Critique de livre : « Folie », d’Antonia Hylton
Hylton raconte l’histoire de l’hôpital de Crownsville, un asile séparé situé sur 1 500 acres dans le comté d’Anne Arundel, dans le Maryland. S’appuyant sur les théories ridicules mais obstinément persistantes du Dr Cartwright et d’autres, au tournant du 20e siècle, les législateurs du Maryland ont affirmé avoir remarqué une augmentation la folie des Noirs, qu’ils imputaient à la liberté – ignorant délibérément les conditions inhumaines, y compris les lynchages bien documentés courants à l’époque de Jim Crow.
Le 13 mars 1911, les 12 premiers patients arrivèrent à ce qui s’appelait alors l’hôpital pour aliénés noirs du Maryland – non pas pour être soignés, mais pour construire le lieu qui finirait par les héberger. Comme l’ont écrit les responsables, « cela réduirait le coût de la construction et serait en même temps bénéfique pour les patients ».
Un an et demi plus tard, l’établissement tentaculaire étant presque terminé, près de 150 patients-travailleurs vivaient sur place. Pendant les 91 années suivantes, Crownsville (comme il a été renommé) a offert un moyen de garder les parties indésirables de la communauté noire hors de la vue du public. Mais sous couvert de fournir une « thérapie industrielle », Crownsville fonctionnait également comme une ferme hautement productive, grâce au travail des patients, qui récoltaient les produits et le tabac, s’occupaient des vaches et des chevaux et étaient prêtés aux agriculteurs voisins. À l’intérieur de l’établissement, ils cuisinaient et servaient de la nourriture, faisaient la lessive et transportaient d’autres patients pour compenser les coûts des soins.

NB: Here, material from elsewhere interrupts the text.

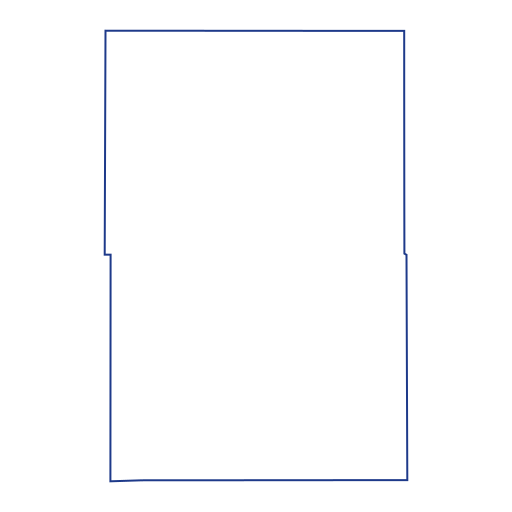 outline of Hand, South Dakota, United States of America
{"feature_id": "52423323B54672876637776", "entity_name": "Hand", "entity_type": "district", "adm_level": 2, "iso_a3": "USA", "parent_name": "United States of America", "parent_adm1": "South Dakota", "projection": "equal_earth", "projection_center": [-98.973, 44.546], "detail": "fine", "context": "isolated", "style": "outline", "palette": "blue", "viewbox_px": 512, "rotation_deg": 0, "n_neighbors": 0, "source": "geoboundaries", "source_scale": "gbopen_adm2", "svg_char_len": 291}
<svg xmlns="http://www.w3.org/2000/svg" viewBox="0 0 512 512"><path d="M110.4,481.3L141.8,480.3L295.7,480.2L407.3,480.1L406.5,254.8L404.4,253.6L404.3,199.1L404.2,87.8L404.2,30.9L398.7,30.9L105.5,30.7L104.7,254.7L110.6,254.7L110.4,481.3Z" fill="none" stroke="#1e3a8a" stroke-width="2"/></svg>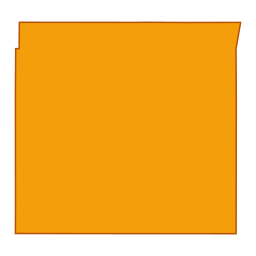 outline of Franklin, Kansas, United States of America
{"feature_id": "52423323B79202191155871", "entity_name": "Franklin", "entity_type": "district", "adm_level": 2, "iso_a3": "USA", "parent_name": "United States of America", "parent_adm1": "Kansas", "projection": "robinson", "projection_center": [-95.306, 38.564], "detail": "fine", "context": "isolated", "style": "filled", "palette": "amber", "viewbox_px": 256, "rotation_deg": 0, "n_neighbors": 0, "source": "geoboundaries", "source_scale": "gbopen_adm2", "svg_char_len": 307}
<svg xmlns="http://www.w3.org/2000/svg" viewBox="0 0 256 256"><path d="M15.4,233.5L89.3,233.6L236.1,233.7L236.2,157.0L236.3,101.5L236.0,48.9L240.6,22.4L185.3,22.5L148.4,22.3L136.3,22.4L19.4,22.3L19.1,48.6L15.7,48.6L15.4,92.4L15.5,207.1L15.4,233.5Z" fill="#f59e0b" stroke="#b45309" stroke-width="1.5"/></svg>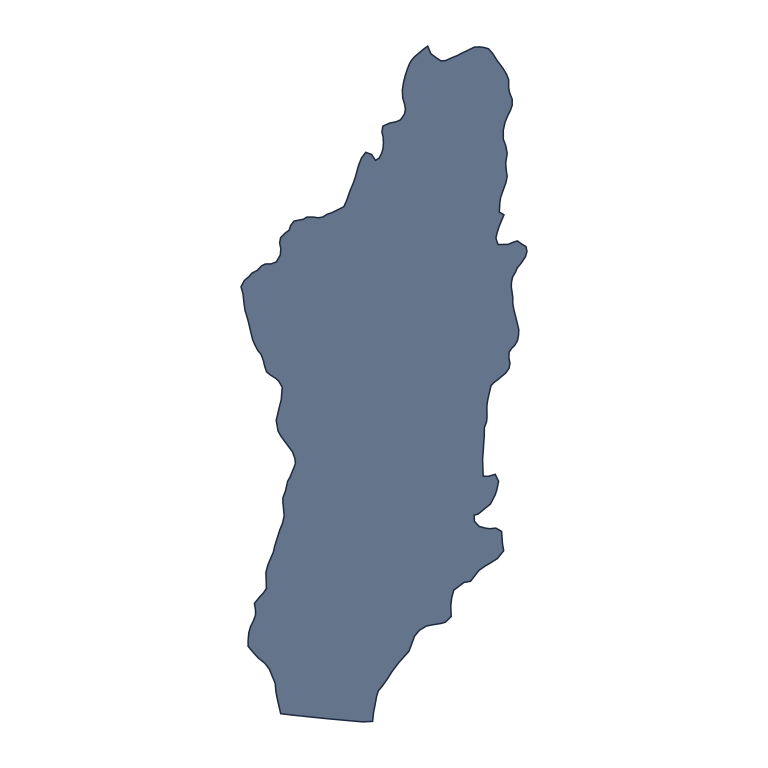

Après une décennie de recherches méticuleuses, Hylton reconstitue l’histoire d’une institution qui, à son apogée, hébergeait quelque 2 700 personnes. Elle a interviewé plus de 40 anciens patients et employés, et passé au peigne fin les archives des journaux et les dossiers hospitaliers survivants, dont beaucoup avaient été détruits pour dissimuler des preuves de mauvais traitements et d’abus.
Des personnages surprenants apparaissent. William Murray, père du célèbre avocat et militant des droits civiques Pauli Murray, est arrivé à Crownsville en 1917. Diplômé de l’Université Howard, pianiste, professeur d’école et directeur, Murray souffrait de violentes sautes d’humeur et d’une dépression si grave que sa famille l’a fait interner. . Six ans plus tard, il fut assassiné par un garde blanc.